What you need to do = Write out the listing again, starting at the line containing "pose: elev=351.7 azim=79.4" and ending at the last line of the listing. Switch every "dist" to "distance" and leave everything else unchanged.
........
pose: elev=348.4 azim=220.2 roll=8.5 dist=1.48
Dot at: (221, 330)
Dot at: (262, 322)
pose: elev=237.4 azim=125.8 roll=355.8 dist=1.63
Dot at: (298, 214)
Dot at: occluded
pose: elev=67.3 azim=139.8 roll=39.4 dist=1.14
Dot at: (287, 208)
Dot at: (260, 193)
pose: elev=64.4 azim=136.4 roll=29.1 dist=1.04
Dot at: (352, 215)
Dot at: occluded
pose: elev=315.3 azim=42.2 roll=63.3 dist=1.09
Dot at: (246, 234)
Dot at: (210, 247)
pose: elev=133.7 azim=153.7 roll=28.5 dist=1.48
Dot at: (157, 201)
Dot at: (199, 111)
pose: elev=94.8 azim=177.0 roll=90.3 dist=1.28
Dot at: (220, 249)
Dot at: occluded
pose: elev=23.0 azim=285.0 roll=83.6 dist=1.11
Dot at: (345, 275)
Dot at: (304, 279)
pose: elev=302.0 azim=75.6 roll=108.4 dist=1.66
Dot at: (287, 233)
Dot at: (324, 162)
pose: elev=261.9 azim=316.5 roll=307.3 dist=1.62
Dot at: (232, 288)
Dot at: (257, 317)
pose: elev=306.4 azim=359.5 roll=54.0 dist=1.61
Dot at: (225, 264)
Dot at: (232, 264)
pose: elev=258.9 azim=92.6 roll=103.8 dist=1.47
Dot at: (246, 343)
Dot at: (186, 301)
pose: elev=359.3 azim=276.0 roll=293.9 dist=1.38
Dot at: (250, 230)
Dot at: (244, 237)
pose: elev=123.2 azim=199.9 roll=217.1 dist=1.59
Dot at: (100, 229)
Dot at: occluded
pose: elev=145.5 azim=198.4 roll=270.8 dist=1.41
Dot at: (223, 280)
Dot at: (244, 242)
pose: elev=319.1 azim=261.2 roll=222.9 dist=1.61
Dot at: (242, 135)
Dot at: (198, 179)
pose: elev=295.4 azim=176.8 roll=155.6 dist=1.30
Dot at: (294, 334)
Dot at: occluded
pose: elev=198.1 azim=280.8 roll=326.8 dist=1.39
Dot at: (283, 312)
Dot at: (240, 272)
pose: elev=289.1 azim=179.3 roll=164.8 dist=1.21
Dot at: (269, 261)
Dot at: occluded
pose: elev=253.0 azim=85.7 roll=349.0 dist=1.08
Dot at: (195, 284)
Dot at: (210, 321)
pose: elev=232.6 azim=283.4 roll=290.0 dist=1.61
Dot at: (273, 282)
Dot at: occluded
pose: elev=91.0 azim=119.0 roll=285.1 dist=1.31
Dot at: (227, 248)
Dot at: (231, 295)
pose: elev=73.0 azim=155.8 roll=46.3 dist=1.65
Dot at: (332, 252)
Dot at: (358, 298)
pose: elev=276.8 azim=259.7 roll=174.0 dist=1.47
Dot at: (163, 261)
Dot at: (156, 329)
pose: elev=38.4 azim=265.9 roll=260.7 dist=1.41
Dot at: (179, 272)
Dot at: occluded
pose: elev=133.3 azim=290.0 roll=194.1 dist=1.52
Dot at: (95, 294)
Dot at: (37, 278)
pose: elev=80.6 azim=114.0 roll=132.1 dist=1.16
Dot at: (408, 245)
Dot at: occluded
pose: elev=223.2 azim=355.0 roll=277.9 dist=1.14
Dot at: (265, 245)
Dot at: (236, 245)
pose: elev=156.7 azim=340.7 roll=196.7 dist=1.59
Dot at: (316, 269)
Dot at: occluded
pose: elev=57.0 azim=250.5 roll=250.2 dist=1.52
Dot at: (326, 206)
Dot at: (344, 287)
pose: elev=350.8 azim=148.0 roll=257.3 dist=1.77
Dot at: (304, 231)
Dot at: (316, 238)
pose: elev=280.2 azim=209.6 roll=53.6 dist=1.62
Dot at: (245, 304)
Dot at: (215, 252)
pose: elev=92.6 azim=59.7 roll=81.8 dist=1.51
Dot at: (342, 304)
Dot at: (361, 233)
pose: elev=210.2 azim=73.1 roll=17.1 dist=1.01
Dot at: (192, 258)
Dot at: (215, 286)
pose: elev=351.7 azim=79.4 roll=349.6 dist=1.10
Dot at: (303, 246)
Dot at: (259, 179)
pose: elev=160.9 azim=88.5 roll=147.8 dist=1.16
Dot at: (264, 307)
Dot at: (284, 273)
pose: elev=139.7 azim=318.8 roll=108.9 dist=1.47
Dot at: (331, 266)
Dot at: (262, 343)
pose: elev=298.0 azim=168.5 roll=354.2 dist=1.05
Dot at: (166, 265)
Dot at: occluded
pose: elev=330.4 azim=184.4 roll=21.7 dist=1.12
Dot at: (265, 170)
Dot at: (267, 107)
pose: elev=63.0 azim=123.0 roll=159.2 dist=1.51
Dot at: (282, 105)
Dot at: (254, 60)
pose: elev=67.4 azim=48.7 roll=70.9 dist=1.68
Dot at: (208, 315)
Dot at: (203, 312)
........
Output below =
pose: elev=351.7 azim=79.4 roll=349.6 distance=1.10
Dot at: (303, 246)
Dot at: (259, 179)
pose: elev=160.9 azim=88.5 roll=147.8 distance=1.16
Dot at: (264, 307)
Dot at: (284, 273)
pose: elev=139.7 azim=318.8 roll=108.9 distance=1.47
Dot at: (331, 266)
Dot at: (262, 343)
pose: elev=298.0 azim=168.5 roll=354.2 distance=1.05
Dot at: (166, 265)
Dot at: occluded
pose: elev=330.4 azim=184.4 roll=21.7 distance=1.12
Dot at: (265, 170)
Dot at: (267, 107)
pose: elev=63.0 azim=123.0 roll=159.2 distance=1.51
Dot at: (282, 105)
Dot at: (254, 60)
pose: elev=67.4 azim=48.7 roll=70.9 distance=1.68
Dot at: (208, 315)
Dot at: (203, 312)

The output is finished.